Published: 07 Mar 2006
There probably isn't a backup administrator out there who hasn't heard--or maybe even said--the old line about how backups always work, but restores might be a problem. If it didn't have such a resounding ring of truth to it, it'd be funny.
Think about how often you actually test to see if backed up data can really be restored. Weekly? Once a month? Once in a while? Never? Today's backup apps are sophisticated and can provide reasonable reassurance that a backup was completed as planned, but they simply can't account for every variable. And they won't tell you for certain that your restores will actually work.
The list of things that could go wrong with a backup is long: orphaned servers, open files, media flaws, and on and on. Even after what appears to be a successful backup, heat, moisture or just clumsy handling can damage tapes. And a lot of these backup snafus can go unnoticed--that is, until you need to get to that backed up data.
Disk-based backup methods will improve recoverability odds, but they're far from perfect and don't eliminate restoration uncertainty completely.
The answer is simple: Do more testing. Without testing, you'll never know if your data-protection system is doing any protecting at all. For all intents and purposes, if a restore fails then the backup was a failure, too.
Nobody likes testing; it's not much fun, it takes time and it can punch holes in what was thought to be a carefully planned system. But the alternatives are worse. It might be a disaster recovery (DR) plan that breaks down at a critical juncture or a compliance system that shuffled your data off to who knows where.
Testing reduces risk, so it's directly tied to the effectiveness of the application. If your firm can afford to lose a few days of data, then occasionally testing restores will probably be fine. But if that window of risk shrinks to hours, or even minutes, you need more than a "reasonable assurance" that your data is restorable.
The same goes for other applications. Consider all the moving parts in an information lifecycle management (ILM) implementation, like data classification, storage tiers and data migrations, to name a few. Skimp on testing any single ILM component and the whole thing could tumble like a house of cards. If you don't know for sure that something's working right, it probably isn't.
Testing usually isn't just a pass or fail thing like that required Greek literature course you had to take in college. It's about weighing risks and then determining if a system can meet expectations. Before you can test routine backups, for instance, you first have to determine how much data you can afford to lose.
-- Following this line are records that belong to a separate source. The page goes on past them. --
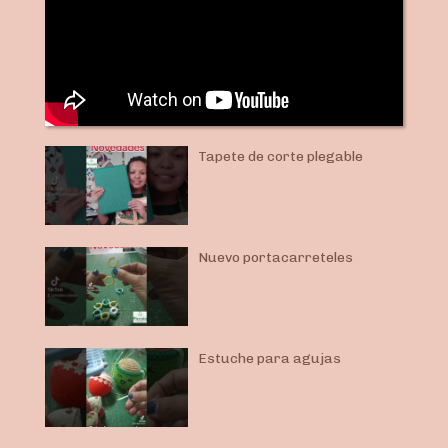
Tapete de corte plegable
Nuevo portacarreteles
Estuche para agujas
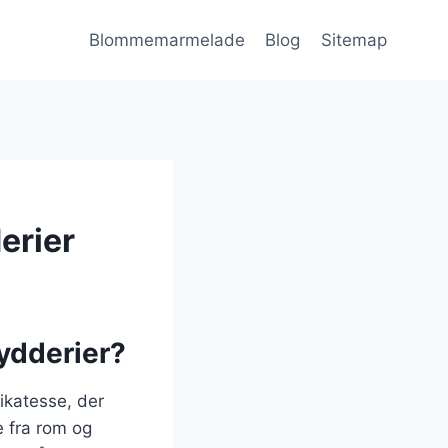
Blommemarmelade
Blog
Sitemap
erier
ydderier?
ikatesse, der
 fra rom og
Ditto DR--getting the whole company back up and running after a major disaster is probably just a pipe dream, but a more realistic goal of getting key systems back on track is probably doable and much easier to test.
Besides setting a reasonable scope for the testing process, another important factor is learning how to fail or, more accurately, learning from failure. A failure during a test is actually an indication of a successful test. The process that flunked the test is likely to get the attention it needs so it won't break down when it's really needed.
I'm preaching to the choir here--IT pros know all about testing. Still, the dark little secret is that many cut corners for expediency or to save some bucks. Who wants to tell their CEO, "We saved a bundle on testing, but the system didn't work"?
Smart storage managers don't bite on low acquisition costs because they know total cost of ownership (TCO) is the name of the game. Testing must be considered part of TCO. You may have to scrap your way through some budgetary battles to justify the "testing" line item, but win those battles and you're more likely to win the war. And vendors need to step up to the plate, too, with tools that can automate some of the testing processing. They've made some progress--XOsoft's Assured Recovery comes to mind--but there's plenty of room for improvement.